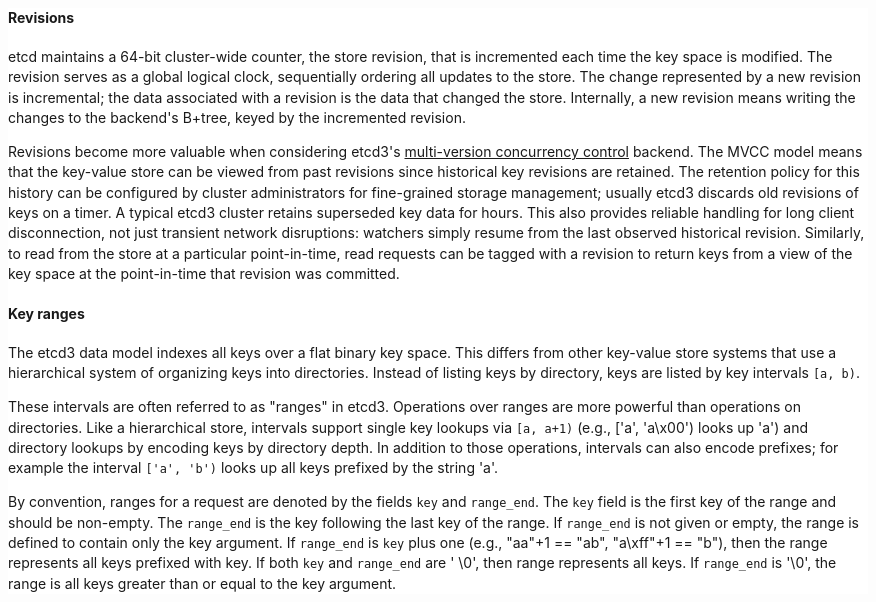 #### Revisions

etcd maintains a 64-bit cluster-wide counter, the store revision, that is incremented each time the key space is
modified. The revision serves as a global logical clock, sequentially ordering all updates to the store. The change
represented by a new revision is incremental; the data associated with a revision is the data that changed the store.
Internally, a new revision means writing the changes to the backend's B+tree, keyed by the incremented revision.

Revisions become more valuable when considering etcd3's [multi-version concurrency control][mvcc] backend. The MVCC
model means that the key-value store can be viewed from past revisions since historical key revisions are retained. The
retention policy for this history can be configured by cluster administrators for fine-grained storage management;
usually etcd3 discards old revisions of keys on a timer. A typical etcd3 cluster retains superseded key data for hours.
This also provides reliable handling for long client disconnection, not just transient network disruptions: watchers
simply resume from the last observed historical revision. Similarly, to read from the store at a particular
point-in-time, read requests can be tagged with a revision to return keys from a view of the key space at the
point-in-time that revision was committed.

#### Key ranges

The etcd3 data model indexes all keys over a flat binary key space. This differs from other key-value store systems that
use a hierarchical system of organizing keys into directories. Instead of listing keys by directory, keys are listed by
key intervals `[a, b)`.

These intervals are often referred to as "ranges" in etcd3. Operations over ranges are more powerful than operations on
directories. Like a hierarchical store, intervals support single key lookups via `[a, a+1)` (e.g., ['a', 'a\x00') looks
up 'a') and directory lookups by encoding keys by directory depth. In addition to those operations, intervals can also
encode prefixes; for example the interval `['a', 'b')` looks up all keys prefixed by the string 'a'.

By convention, ranges for a request are denoted by the fields `key` and `range_end`. The `key` field is the first key of
the range and should be non-empty. The `range_end` is the key following the last key of the range. If `range_end` is not
given or empty, the range is defined to contain only the key argument. If `range_end` is `key` plus one (e.g., "aa"+1
== "ab", "a\xff"+1 == "b"), then the range represents all keys prefixed with key. If both `key` and `range_end` are '
\0', then range represents all keys. If `range_end` is '\0', the range is all keys greater than or equal to the key
argument.


[elections]: https://github.com/etcd-io/etcd/blob/master/clientv3/concurrency/election.go
[kv-proto]: https://github.com/etcd-io/etcd/blob/master/mvcc/mvccpb/kv.proto
[grpc-api]: ../dev-guide/api_reference_v3.md
[grpc-service]: https://github.com/etcd-io/etcd/blob/master/etcdserver/etcdserverpb/rpc.proto
[locks]: https://github.com/etcd-io/etcd/blob/master/clientv3/concurrency/mutex.go
[mvcc]: https://en.wikipedia.org/wiki/Multiversion_concurrency_control
[stm]: https://github.com/etcd-io/etcd/blob/master/clientv3/concurrency/stm.go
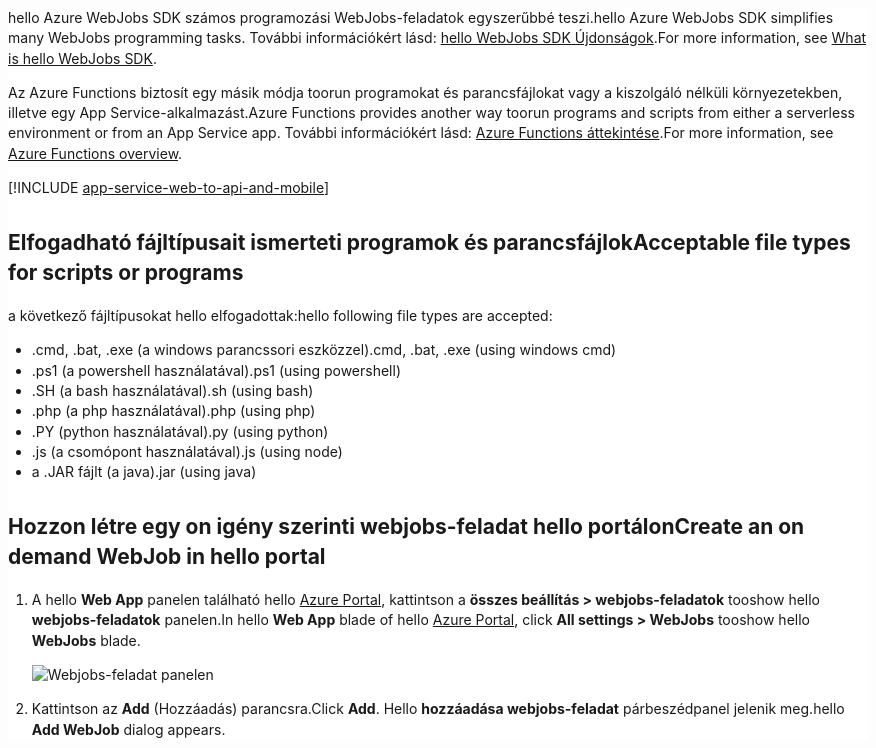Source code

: <span data-ttu-id="b6549-109">hello Azure WebJobs SDK számos programozási WebJobs-feladatok egyszerűbbé teszi.</span><span class="sxs-lookup"><span data-stu-id="b6549-109">hello Azure WebJobs SDK simplifies many WebJobs programming tasks.</span></span> <span data-ttu-id="b6549-110">További információkért lásd: [hello WebJobs SDK Újdonságok](websites-dotnet-webjobs-sdk.md).</span><span class="sxs-lookup"><span data-stu-id="b6549-110">For more information, see [What is hello WebJobs SDK](websites-dotnet-webjobs-sdk.md).</span></span>

 <span data-ttu-id="b6549-111">Az Azure Functions biztosít egy másik módja toorun programokat és parancsfájlokat vagy a kiszolgáló nélküli környezetekben, illetve egy App Service-alkalmazást.</span><span class="sxs-lookup"><span data-stu-id="b6549-111">Azure Functions provides another way toorun programs and scripts from either a serverless environment or from an App Service app.</span></span> <span data-ttu-id="b6549-112">További információkért lásd: [Azure Functions áttekintése](../azure-functions/functions-overview.md).</span><span class="sxs-lookup"><span data-stu-id="b6549-112">For more information, see [Azure Functions overview](../azure-functions/functions-overview.md).</span></span>

[!INCLUDE [app-service-web-to-api-and-mobile](../../includes/app-service-web-to-api-and-mobile.md)]

## <span data-ttu-id="b6549-113"><a name="acceptablefiles"></a>Elfogadható fájltípusait ismerteti programok és parancsfájlok</span><span class="sxs-lookup"><span data-stu-id="b6549-113"><a name="acceptablefiles"></a>Acceptable file types for scripts or programs</span></span>
<span data-ttu-id="b6549-114">a következő fájltípusokat hello elfogadottak:</span><span class="sxs-lookup"><span data-stu-id="b6549-114">hello following file types are accepted:</span></span>

* <span data-ttu-id="b6549-115">.cmd, .bat, .exe (a windows parancssori eszközzel)</span><span class="sxs-lookup"><span data-stu-id="b6549-115">.cmd, .bat, .exe (using windows cmd)</span></span>
* <span data-ttu-id="b6549-116">.ps1 (a powershell használatával)</span><span class="sxs-lookup"><span data-stu-id="b6549-116">.ps1 (using powershell)</span></span>
* <span data-ttu-id="b6549-117">.SH (a bash használatával)</span><span class="sxs-lookup"><span data-stu-id="b6549-117">.sh (using bash)</span></span>
* <span data-ttu-id="b6549-118">.php (a php használatával)</span><span class="sxs-lookup"><span data-stu-id="b6549-118">.php (using php)</span></span>
* <span data-ttu-id="b6549-119">.PY (python használatával)</span><span class="sxs-lookup"><span data-stu-id="b6549-119">.py (using python)</span></span>
* <span data-ttu-id="b6549-120">.js (a csomópont használatával)</span><span class="sxs-lookup"><span data-stu-id="b6549-120">.js (using node)</span></span>
* <span data-ttu-id="b6549-121">a .JAR fájlt (a java)</span><span class="sxs-lookup"><span data-stu-id="b6549-121">.jar (using java)</span></span>

## <span data-ttu-id="b6549-122"><a name="CreateOnDemand"></a>Hozzon létre egy on igény szerinti webjobs-feladat hello portálon</span><span class="sxs-lookup"><span data-stu-id="b6549-122"><a name="CreateOnDemand"></a>Create an on demand WebJob in hello portal</span></span>
1. <span data-ttu-id="b6549-123">A hello **Web App** panelen található hello [Azure Portal](https://portal.azure.com), kattintson a **összes beállítás > webjobs-feladatok** tooshow hello **webjobs-feladatok** panelen.</span><span class="sxs-lookup"><span data-stu-id="b6549-123">In hello **Web App** blade of hello [Azure Portal](https://portal.azure.com), click **All settings > WebJobs** tooshow hello **WebJobs** blade.</span></span>
   
    ![Webjobs-feladat panelen](./media/web-sites-create-web-jobs/wjblade.png)
2. <span data-ttu-id="b6549-125">Kattintson az **Add** (Hozzáadás) parancsra.</span><span class="sxs-lookup"><span data-stu-id="b6549-125">Click **Add**.</span></span> <span data-ttu-id="b6549-126">Hello **hozzáadása webjobs-feladat** párbeszédpanel jelenik meg.</span><span class="sxs-lookup"><span data-stu-id="b6549-126">hello **Add WebJob** dialog appears.</span></span>
   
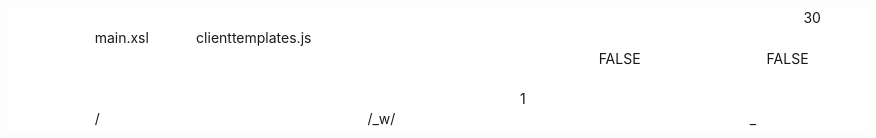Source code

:              
               
             
           
         
         
           
             
             
             
             
           
           
           
           
          30 
           
          main.xsl 
          clienttemplates.js 
           
           
             
             
           
         
       
       
         
         
         
         
         
         
         
         
         
         
         
         
         
         
         
         
         
         
         
          FALSE 
         
         
          FALSE 
         
         
         
           
             
             
             
             
             
             
             
           
           
             
               
                 
               
               
               
                 
                   
                     
                   
                  1 
                   
                     
                     
                      / 
                       
                     
                    /\_w/ 
                     
                       
                     
                    \_ 
                     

==============================

## Aim of the exercise:
Copy the material above line for line, leaving the pictures out of your answer.

## Answer box:
 #### Revisions

etcd maintains a 64-bit cluster-wide counter, the store revision, that is incremented each time the key space is
modified. The revision serves as a global logical clock, sequentially ordering all updates to the store. The change
represented by a new revision is incremental; the data associated with a revision is the data that changed the store.
Internally, a new revision means writing the changes to the backend's B+tree, keyed by the incremented revision.

Revisions become more valuable when considering etcd3's [multi-version concurrency control][mvcc] backend. The MVCC
model means that the key-value store can be viewed from past revisions since historical key revisions are retained. The
retention policy for this history can be configured by cluster administrators for fine-grained storage management;
usually etcd3 discards old revisions of keys on a timer. A typical etcd3 cluster retains superseded key data for hours.
This also provides reliable handling for long client disconnection, not just transient network disruptions: watchers
simply resume from the last observed historical revision. Similarly, to read from the store at a particular
point-in-time, read requests can be tagged with a revision to return keys from a view of the key space at the
point-in-time that revision was committed.

#### Key ranges

The etcd3 data model indexes all keys over a flat binary key space. This differs from other key-value store systems that
use a hierarchical system of organizing keys into directories. Instead of listing keys by directory, keys are listed by
key intervals `[a, b)`.

These intervals are often referred to as "ranges" in etcd3. Operations over ranges are more powerful than operations on
directories. Like a hierarchical store, intervals support single key lookups via `[a, a+1)` (e.g., ['a', 'a\x00') looks
up 'a') and directory lookups by encoding keys by directory depth. In addition to those operations, intervals can also
encode prefixes; for example the interval `['a', 'b')` looks up all keys prefixed by the string 'a'.

By convention, ranges for a request are denoted by the fields `key` and `range_end`. The `key` field is the first key of
the range and should be non-empty. The `range_end` is the key following the last key of the range. If `range_end` is not
given or empty, the range is defined to contain only the key argument. If `range_end` is `key` plus one (e.g., "aa"+1
== "ab", "a\xff"+1 == "b"), then the range represents all keys prefixed with key. If both `key` and `range_end` are '
\0', then range represents all keys. If `range_end` is '\0', the range is all keys greater than or equal to the key
argument.


[elections]: https://github.com/etcd-io/etcd/blob/master/clientv3/concurrency/election.go
[kv-proto]: https://github.com/etcd-io/etcd/blob/master/mvcc/mvccpb/kv.proto
[grpc-api]: ../dev-guide/api_reference_v3.md
[grpc-service]: https://github.com/etcd-io/etcd/blob/master/etcdserver/etcdserverpb/rpc.proto
[locks]: https://github.com/etcd-io/etcd/blob/master/clientv3/concurrency/mutex.go
[mvcc]: https://en.wikipedia.org/wiki/Multiversion_concurrency_control
[stm]: https://github.com/etcd-io/etcd/blob/master/clientv3/concurrency/stm.go
Source code

: <span data-ttu-id="b6549-109">hello Azure WebJobs SDK számos programozási WebJobs-feladatok egyszerűbbé teszi.</span><span class="sxs-lookup"><span data-stu-id="b6549-109">hello Azure WebJobs SDK simplifies many WebJobs programming tasks.</span></span> <span data-ttu-id="b6549-110">További információkért lásd: [hello WebJobs SDK Újdonságok](websites-dotnet-webjobs-sdk.md).</span><span class="sxs-lookup"><span data-stu-id="b6549-110">For more information, see [What is hello WebJobs SDK](websites-dotnet-webjobs-sdk.md).</span></span>

 <span data-ttu-id="b6549-111">Az Azure Functions biztosít egy másik módja toorun programokat és parancsfájlokat vagy a kiszolgáló nélküli környezetekben, illetve egy App Service-alkalmazást.</span><span class="sxs-lookup"><span data-stu-id="b6549-111">Azure Functions provides another way toorun programs and scripts from either a serverless environment or from an App Service app.</span></span> <span data-ttu-id="b6549-112">További információkért lásd: [Azure Functions áttekintése](../azure-functions/functions-overview.md).</span><span class="sxs-lookup"><span data-stu-id="b6549-112">For more information, see [Azure Functions overview](../azure-functions/functions-overview.md).</span></span>

[!INCLUDE [app-service-web-to-api-and-mobile](../../includes/app-service-web-to-api-and-mobile.md)]

## <span data-ttu-id="b6549-113"><a name="acceptablefiles"></a>Elfogadható fájltípusait ismerteti programok és parancsfájlok</span><span class="sxs-lookup"><span data-stu-id="b6549-113"><a name="acceptablefiles"></a>Acceptable file types for scripts or programs</span></span>
<span data-ttu-id="b6549-114">a következő fájltípusokat hello elfogadottak:</span><span class="sxs-lookup"><span data-stu-id="b6549-114">hello following file types are accepted:</span></span>

* <span data-ttu-id="b6549-115">.cmd, .bat, .exe (a windows parancssori eszközzel)</span><span class="sxs-lookup"><span data-stu-id="b6549-115">.cmd, .bat, .exe (using windows cmd)</span></span>
* <span data-ttu-id="b6549-116">.ps1 (a powershell használatával)</span><span class="sxs-lookup"><span data-stu-id="b6549-116">.ps1 (using powershell)</span></span>
* <span data-ttu-id="b6549-117">.SH (a bash használatával)</span><span class="sxs-lookup"><span data-stu-id="b6549-117">.sh (using bash)</span></span>
* <span data-ttu-id="b6549-118">.php (a php használatával)</span><span class="sxs-lookup"><span data-stu-id="b6549-118">.php (using php)</span></span>
* <span data-ttu-id="b6549-119">.PY (python használatával)</span><span class="sxs-lookup"><span data-stu-id="b6549-119">.py (using python)</span></span>
* <span data-ttu-id="b6549-120">.js (a csomópont használatával)</span><span class="sxs-lookup"><span data-stu-id="b6549-120">.js (using node)</span></span>
* <span data-ttu-id="b6549-121">a .JAR fájlt (a java)</span><span class="sxs-lookup"><span data-stu-id="b6549-121">.jar (using java)</span></span>

## <span data-ttu-id="b6549-122"><a name="CreateOnDemand"></a>Hozzon létre egy on igény szerinti webjobs-feladat hello portálon</span><span class="sxs-lookup"><span data-stu-id="b6549-122"><a name="CreateOnDemand"></a>Create an on demand WebJob in hello portal</span></span>
1. <span data-ttu-id="b6549-123">A hello **Web App** panelen található hello [Azure Portal](https://portal.azure.com), kattintson a **összes beállítás > webjobs-feladatok** tooshow hello **webjobs-feladatok** panelen.</span><span class="sxs-lookup"><span data-stu-id="b6549-123">In hello **Web App** blade of hello [Azure Portal](https://portal.azure.com), click **All settings > WebJobs** tooshow hello **WebJobs** blade.</span></span>
   
    ![Webjobs-feladat panelen](./media/web-sites-create-web-jobs/wjblade.png)
2. <span data-ttu-id="b6549-125">Kattintson az **Add** (Hozzáadás) parancsra.</span><span class="sxs-lookup"><span data-stu-id="b6549-125">Click **Add**.</span></span> <span data-ttu-id="b6549-126">Hello **hozzáadása webjobs-feladat** párbeszédpanel jelenik meg.</span><span class="sxs-lookup"><span data-stu-id="b6549-126">hello **Add WebJob** dialog appears.</span></span>
   
Source code

:              
               
             
           
         
         
           
             
             
             
             
           
           
           
           
          30 
           
          main.xsl 
          clienttemplates.js 
           
           
             
             
           
         
       
       
         
         
         
         
         
         
         
         
         
         
         
         
         
         
         
         
         
         
         
          FALSE 
         
         
          FALSE 
         
         
         
           
             
             
             
             
             
             
             
           
           
             
               
                 
               
               
               
                 
                   
                     
                   
                  1 
                   
                     
                     
                      / 
                       
                     
                    /\_w/ 
                     
                       
                     
                    \_ 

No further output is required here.